The most amazing improv I’ve ever seen in my life was a two-person show with T.J. and Pete (remember those awesome Sonic commercials?) at the Phoenix Improv Festival in 2008. They were completely committed to their characters, they supported and played off each other perfectly, they knew exactly what the other guy was thinking and trusted the scene to help them find their way. They put on a clinic. It was brilliant.
On the other hand, some of the worst scenes I’ve seen show up when one person makes a cardinal improv no-no: he insists that he has the better idea, the more powerful or funnier choice, or the right idea. He’s trying to drive the scene, but it’s not an effective way to lead. There are so many elements that determine the scene’s success that are outside his control – his stage partners, their ideas of what the scene is all about, the stage, the lights, that one guy in the audience that keeps coughing…trying to control the uncontrollable is a surefire recipe for disappointment.

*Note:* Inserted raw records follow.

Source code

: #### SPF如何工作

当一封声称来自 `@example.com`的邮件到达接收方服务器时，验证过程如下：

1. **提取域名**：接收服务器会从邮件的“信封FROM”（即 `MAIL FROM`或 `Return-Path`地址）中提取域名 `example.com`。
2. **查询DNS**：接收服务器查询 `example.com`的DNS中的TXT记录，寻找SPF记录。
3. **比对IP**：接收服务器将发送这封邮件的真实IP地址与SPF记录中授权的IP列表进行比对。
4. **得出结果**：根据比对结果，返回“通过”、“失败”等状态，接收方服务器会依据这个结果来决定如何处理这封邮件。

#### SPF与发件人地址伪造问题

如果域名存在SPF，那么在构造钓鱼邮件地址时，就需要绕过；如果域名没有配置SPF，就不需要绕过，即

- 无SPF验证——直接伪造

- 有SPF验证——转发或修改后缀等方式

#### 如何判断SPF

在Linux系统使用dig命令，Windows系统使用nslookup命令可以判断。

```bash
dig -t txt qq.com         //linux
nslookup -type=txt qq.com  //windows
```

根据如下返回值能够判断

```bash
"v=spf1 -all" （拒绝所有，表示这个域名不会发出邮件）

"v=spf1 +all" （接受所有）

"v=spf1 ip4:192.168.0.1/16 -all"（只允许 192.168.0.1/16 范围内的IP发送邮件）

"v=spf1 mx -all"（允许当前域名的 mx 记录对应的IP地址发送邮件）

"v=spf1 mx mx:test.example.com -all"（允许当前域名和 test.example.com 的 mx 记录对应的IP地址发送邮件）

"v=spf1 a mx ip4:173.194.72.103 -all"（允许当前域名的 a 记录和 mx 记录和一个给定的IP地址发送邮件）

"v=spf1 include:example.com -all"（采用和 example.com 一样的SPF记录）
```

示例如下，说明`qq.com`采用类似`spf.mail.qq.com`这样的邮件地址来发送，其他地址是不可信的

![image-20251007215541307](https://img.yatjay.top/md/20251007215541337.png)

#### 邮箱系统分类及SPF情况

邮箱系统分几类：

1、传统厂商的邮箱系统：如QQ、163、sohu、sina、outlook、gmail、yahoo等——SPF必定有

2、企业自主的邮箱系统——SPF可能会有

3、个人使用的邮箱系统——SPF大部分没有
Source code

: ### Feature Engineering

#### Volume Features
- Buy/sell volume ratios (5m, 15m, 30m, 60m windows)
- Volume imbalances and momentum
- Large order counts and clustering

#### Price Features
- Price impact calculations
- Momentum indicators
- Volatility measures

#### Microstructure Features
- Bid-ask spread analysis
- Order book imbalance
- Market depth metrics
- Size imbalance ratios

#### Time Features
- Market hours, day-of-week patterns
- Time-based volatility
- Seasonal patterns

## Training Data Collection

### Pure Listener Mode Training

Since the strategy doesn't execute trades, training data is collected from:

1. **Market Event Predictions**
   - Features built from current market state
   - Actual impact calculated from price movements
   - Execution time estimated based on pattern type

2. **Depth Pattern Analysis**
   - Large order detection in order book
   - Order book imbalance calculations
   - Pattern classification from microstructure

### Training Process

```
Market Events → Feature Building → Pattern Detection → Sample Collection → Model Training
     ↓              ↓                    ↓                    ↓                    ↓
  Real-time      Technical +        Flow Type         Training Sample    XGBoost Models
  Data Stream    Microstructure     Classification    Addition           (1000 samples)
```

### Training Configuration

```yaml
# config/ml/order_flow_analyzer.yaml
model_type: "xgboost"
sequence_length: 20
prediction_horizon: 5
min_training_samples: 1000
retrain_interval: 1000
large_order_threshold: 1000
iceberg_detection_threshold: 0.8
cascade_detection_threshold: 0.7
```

Collaborating with a client is just like an improv scene. Both partners enter the scene with little to no idea of what’s going to happen. Then, someone has to initiate. One partner makes a statement based on broad assumptions and puts herself out there to see how the other person responds. They’re figuring each other out throughout the scene, doing the delicate dance to heighten the story, and adding to the relationship one line or action at a time. During a project, neither the client nor the project team know exactly how the scene will end or how they’ll get there. All they have is hope for cooperation, acceptance, and group mind, a plan for where they want the story to go (which will probably change 100 times), and trust that the scene will work itself out in a positive way. However, if one person in this relationship, whether it’s the client’s superstar CEO or the agency’s hotshot creative dude, tries to control the uncontrollable or refuses to accept the other’s gifts or suggestions, it’s going to be painful.
Most projects are painful, aren’t they? Every relationship can be rocky. Very few business relationships are always perfect, always accepting and “yes, anding”, and rarely do we experience group mind during a client project. And that’s OK. The more experienced and stronger improviser on stage is the one that recognizes when things are rocky and immediately moves to support their scene partners, even if their ideas aren’t exactly what they had in mind at the beginning of the scene. Even if the client’s idea for a boatload of neon colors is a terrible idea, the stronger performer in the scene is the one that can turn those neon colors into something amazing and make the client look brilliant.
How can we designers, copywriters, and marketers find a way to make our client’s ideas look brilliant and amazing, even if we didn’t start out on the same page at the beginning of our project? Some clients are quicker to trust and rely on our expertise, but for the ones that insist on controlling or art directing the project, do you agree that the role of the “stronger” contributor is to accept and support the client even if their ideas aren’t all that interesting?